A digital nonenzymatic nucleic acid amplification assay for ultrasensitive detection of cell-free microRNA in human serum

Few point-of-care (POC) molecular methods exist that are as sensitive as polymerase chain reaction (PCR) while maintaining the simplicity, portability, and robustness for detecting specific nucleic acids in complex sample media. Here, we developed an isothermal nonenzymatic amplification cascade, named sequential nonenzymatic amplification (SENA), and its digital assay version (dSENA), for the ultrasensitive detection of cell-free microRNAs (miRNAs) in diluted human serum with a >95% recovery rate. SENA consists of two layers of DNA circuit-based amplifiers, in which the hybridization chain reaction (HCR) and catalyzed hairpin assembly (CHA) were concatenated to amplify the signals by more than 4000-fold. The sensitivity was further improved in dSENA, where a limit of detection (LOD) down to 5 fM was achieved under the optimized conditions.

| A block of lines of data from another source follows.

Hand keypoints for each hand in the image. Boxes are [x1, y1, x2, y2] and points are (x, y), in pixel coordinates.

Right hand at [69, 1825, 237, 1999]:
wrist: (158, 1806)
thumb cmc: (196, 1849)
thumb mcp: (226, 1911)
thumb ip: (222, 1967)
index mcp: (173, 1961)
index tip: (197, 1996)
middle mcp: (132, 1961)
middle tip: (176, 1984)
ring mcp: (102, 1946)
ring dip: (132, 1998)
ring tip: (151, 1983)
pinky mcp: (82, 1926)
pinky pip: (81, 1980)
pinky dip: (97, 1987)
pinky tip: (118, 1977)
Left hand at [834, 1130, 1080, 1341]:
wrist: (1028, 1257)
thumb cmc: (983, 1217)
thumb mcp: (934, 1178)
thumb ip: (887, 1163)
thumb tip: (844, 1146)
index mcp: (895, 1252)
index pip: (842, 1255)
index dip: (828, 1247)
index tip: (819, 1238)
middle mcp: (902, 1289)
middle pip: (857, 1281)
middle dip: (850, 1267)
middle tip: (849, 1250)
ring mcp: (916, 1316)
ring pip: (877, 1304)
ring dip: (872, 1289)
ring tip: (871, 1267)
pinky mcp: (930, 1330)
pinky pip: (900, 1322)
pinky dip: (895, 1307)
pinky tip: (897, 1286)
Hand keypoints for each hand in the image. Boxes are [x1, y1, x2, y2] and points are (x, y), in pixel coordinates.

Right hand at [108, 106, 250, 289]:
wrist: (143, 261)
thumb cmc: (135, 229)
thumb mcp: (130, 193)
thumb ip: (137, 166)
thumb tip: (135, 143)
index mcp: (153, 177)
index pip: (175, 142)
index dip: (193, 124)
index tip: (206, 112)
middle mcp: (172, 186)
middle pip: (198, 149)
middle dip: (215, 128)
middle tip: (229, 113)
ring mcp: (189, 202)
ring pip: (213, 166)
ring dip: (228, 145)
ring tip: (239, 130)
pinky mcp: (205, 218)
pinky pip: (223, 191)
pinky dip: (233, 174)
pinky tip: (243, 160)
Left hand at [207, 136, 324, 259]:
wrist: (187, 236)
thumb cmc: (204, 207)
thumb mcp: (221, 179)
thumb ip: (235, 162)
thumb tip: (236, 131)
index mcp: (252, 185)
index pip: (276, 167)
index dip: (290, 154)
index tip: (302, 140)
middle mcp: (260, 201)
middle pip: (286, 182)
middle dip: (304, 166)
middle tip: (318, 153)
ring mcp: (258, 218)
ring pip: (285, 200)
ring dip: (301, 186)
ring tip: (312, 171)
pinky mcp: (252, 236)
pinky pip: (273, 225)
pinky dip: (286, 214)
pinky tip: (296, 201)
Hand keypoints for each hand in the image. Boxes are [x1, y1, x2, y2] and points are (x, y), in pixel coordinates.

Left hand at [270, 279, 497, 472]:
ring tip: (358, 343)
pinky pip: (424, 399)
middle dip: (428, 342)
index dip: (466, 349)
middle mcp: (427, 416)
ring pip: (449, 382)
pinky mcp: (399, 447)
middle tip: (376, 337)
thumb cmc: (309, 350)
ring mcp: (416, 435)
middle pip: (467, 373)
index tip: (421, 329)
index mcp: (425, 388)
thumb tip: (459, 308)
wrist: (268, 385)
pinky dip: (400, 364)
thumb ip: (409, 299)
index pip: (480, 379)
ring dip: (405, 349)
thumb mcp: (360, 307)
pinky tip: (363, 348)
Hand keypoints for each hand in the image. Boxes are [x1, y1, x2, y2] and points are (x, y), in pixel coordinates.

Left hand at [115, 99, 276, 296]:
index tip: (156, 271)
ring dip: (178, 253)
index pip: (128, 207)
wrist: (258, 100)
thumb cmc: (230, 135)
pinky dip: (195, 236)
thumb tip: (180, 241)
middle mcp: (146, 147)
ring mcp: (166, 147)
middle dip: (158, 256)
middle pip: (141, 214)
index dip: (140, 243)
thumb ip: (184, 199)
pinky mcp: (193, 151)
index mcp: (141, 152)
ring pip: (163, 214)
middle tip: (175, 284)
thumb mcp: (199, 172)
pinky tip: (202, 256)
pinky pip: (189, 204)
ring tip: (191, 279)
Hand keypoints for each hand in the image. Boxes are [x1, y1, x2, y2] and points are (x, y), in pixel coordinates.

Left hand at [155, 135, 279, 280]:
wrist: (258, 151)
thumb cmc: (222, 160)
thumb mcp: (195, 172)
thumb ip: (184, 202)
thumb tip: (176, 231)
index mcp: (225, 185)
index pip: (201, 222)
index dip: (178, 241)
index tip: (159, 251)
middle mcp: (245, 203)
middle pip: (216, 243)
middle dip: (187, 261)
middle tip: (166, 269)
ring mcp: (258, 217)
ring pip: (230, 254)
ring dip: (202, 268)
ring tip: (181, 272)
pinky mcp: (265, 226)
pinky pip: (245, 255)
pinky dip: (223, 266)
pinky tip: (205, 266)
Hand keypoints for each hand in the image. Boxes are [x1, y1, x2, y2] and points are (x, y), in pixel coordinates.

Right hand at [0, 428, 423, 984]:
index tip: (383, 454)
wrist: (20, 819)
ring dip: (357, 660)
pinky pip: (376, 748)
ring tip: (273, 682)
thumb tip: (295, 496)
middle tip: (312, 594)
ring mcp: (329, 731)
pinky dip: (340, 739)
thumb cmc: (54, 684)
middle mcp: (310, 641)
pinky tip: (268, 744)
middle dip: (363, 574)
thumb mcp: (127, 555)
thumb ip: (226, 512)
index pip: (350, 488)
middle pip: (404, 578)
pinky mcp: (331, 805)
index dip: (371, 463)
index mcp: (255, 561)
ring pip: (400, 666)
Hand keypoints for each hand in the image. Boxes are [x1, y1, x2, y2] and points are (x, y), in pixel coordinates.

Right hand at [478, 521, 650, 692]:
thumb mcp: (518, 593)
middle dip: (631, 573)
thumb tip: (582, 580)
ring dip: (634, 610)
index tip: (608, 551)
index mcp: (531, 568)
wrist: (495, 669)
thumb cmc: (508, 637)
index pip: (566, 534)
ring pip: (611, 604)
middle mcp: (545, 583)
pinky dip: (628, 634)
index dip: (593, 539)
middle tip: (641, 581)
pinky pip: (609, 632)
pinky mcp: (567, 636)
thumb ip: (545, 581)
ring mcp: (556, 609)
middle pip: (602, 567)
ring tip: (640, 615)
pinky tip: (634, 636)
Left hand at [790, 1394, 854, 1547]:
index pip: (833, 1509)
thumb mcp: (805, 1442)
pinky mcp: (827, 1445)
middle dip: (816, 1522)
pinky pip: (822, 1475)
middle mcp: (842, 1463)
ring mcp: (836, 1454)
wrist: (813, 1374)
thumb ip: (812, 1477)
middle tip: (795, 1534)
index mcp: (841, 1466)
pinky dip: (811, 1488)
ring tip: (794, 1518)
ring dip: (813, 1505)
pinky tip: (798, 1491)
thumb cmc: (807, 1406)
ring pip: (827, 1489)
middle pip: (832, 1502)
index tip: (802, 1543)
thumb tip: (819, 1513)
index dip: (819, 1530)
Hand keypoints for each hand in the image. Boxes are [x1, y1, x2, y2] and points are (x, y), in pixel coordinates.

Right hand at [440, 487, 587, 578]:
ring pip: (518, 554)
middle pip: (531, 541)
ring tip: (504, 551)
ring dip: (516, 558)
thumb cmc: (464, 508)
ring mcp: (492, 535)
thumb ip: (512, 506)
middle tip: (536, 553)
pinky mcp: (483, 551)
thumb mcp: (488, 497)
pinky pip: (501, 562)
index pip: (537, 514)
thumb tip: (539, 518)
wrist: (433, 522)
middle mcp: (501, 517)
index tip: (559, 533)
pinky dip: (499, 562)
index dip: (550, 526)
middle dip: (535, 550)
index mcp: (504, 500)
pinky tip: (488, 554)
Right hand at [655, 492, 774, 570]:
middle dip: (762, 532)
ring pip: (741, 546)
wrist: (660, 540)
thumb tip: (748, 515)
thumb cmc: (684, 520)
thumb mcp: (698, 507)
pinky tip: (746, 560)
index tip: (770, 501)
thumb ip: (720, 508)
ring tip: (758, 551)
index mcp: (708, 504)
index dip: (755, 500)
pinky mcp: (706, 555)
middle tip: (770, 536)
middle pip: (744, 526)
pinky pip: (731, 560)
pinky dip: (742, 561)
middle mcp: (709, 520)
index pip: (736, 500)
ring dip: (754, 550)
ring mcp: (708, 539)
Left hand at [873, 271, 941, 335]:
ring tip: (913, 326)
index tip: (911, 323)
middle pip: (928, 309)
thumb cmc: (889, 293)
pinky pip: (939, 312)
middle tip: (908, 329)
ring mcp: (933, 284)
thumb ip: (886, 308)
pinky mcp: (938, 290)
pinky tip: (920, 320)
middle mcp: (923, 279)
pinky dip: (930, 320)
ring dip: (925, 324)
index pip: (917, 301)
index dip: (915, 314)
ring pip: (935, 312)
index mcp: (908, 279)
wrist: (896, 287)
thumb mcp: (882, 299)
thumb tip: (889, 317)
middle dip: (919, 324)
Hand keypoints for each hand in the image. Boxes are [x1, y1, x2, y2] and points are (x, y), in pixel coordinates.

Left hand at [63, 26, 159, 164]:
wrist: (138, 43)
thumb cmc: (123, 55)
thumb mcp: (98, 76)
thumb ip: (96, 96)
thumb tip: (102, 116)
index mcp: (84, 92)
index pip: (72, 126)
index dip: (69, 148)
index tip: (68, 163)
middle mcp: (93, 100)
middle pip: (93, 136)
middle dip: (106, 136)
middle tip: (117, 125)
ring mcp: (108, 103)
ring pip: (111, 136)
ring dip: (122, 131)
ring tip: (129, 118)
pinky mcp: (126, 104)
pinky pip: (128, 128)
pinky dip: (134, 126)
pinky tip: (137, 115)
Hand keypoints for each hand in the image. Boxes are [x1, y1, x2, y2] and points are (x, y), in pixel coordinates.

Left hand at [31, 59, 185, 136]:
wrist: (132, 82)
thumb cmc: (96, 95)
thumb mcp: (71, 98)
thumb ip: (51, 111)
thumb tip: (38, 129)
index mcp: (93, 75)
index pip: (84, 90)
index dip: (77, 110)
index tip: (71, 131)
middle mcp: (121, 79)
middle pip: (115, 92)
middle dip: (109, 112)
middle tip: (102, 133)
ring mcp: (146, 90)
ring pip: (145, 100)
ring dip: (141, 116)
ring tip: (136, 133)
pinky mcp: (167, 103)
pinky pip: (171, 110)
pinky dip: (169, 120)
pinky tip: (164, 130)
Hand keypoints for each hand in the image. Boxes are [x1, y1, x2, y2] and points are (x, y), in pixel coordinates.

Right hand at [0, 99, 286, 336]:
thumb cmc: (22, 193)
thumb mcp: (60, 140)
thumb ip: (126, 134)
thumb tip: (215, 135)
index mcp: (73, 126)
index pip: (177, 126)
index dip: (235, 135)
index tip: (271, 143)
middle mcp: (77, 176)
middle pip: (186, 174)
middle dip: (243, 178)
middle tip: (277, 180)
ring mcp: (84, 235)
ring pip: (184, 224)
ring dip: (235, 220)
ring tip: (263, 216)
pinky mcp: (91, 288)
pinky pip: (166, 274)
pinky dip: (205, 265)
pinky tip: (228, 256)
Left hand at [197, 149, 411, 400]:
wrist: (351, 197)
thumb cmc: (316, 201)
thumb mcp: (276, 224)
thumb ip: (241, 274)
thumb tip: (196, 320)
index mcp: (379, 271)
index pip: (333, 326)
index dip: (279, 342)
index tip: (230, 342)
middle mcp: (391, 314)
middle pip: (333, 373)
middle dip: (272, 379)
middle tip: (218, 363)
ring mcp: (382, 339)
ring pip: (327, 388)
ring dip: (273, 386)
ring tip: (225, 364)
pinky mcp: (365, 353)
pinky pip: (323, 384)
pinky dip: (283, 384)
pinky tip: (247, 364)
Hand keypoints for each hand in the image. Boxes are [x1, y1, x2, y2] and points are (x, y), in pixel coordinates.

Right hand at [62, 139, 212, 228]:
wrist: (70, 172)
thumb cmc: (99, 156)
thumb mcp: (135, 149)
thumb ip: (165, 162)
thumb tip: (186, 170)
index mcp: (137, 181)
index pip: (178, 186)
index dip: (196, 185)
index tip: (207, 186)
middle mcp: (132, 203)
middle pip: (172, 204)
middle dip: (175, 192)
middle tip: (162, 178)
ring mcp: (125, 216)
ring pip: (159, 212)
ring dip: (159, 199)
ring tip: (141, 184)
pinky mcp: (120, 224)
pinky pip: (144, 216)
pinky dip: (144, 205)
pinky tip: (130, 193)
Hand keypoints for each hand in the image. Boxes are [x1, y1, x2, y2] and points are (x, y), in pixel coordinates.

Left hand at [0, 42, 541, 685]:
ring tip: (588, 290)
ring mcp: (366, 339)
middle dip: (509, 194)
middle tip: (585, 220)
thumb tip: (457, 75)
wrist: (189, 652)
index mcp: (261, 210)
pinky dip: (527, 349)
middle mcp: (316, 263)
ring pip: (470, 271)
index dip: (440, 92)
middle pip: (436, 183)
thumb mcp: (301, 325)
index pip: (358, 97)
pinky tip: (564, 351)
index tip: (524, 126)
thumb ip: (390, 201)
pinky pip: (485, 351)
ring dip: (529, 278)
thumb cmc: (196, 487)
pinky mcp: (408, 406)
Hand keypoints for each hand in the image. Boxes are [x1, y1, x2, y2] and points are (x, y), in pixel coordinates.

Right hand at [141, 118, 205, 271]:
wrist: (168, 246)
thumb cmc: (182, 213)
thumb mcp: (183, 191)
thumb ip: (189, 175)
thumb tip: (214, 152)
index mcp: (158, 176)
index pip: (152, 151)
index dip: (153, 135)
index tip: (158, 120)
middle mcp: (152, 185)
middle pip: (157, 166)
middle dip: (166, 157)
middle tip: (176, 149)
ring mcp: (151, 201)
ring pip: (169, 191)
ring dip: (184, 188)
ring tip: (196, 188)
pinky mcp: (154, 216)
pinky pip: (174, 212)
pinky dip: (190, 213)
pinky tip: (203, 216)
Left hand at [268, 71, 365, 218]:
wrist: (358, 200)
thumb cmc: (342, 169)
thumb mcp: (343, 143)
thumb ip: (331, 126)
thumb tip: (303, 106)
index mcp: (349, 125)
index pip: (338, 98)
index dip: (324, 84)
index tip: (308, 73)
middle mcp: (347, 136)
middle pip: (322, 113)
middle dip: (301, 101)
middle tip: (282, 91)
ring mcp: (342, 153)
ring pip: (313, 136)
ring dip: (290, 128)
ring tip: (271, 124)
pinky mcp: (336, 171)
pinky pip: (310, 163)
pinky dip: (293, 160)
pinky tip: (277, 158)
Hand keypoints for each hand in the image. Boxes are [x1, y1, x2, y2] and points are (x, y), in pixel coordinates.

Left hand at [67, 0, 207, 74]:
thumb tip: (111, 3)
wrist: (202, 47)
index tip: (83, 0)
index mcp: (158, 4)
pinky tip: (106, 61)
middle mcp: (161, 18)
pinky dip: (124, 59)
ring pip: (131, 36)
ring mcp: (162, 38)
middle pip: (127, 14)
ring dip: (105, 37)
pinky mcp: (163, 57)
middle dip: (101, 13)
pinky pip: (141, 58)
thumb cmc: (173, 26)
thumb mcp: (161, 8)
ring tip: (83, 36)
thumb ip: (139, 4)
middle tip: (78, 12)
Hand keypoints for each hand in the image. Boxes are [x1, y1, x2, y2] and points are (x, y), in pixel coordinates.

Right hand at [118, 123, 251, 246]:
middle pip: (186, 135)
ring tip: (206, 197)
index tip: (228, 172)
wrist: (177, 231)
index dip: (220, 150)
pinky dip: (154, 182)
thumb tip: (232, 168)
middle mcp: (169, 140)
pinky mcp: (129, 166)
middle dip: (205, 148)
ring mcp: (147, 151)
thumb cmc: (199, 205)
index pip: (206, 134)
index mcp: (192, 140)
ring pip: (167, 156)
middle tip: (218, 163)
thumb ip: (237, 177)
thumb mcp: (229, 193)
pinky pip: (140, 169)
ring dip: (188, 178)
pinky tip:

SENA and dSENA together demonstrated a broad detection dynamic range over 6 logs of analyte concentrations (10 fM – 10 nM), and high specificity for discriminating target miRNAs from point mutations and other interference sequences. dSENA was demonstrated to quantify expression levels of miR-21 and miR-92 in colorectal cancer patient serum with accuracy comparable to RT-PCR. Given its simplicity, compactness, and PCR-like performance, SENA holds great potential in POC miRNA or ssDNA analysis.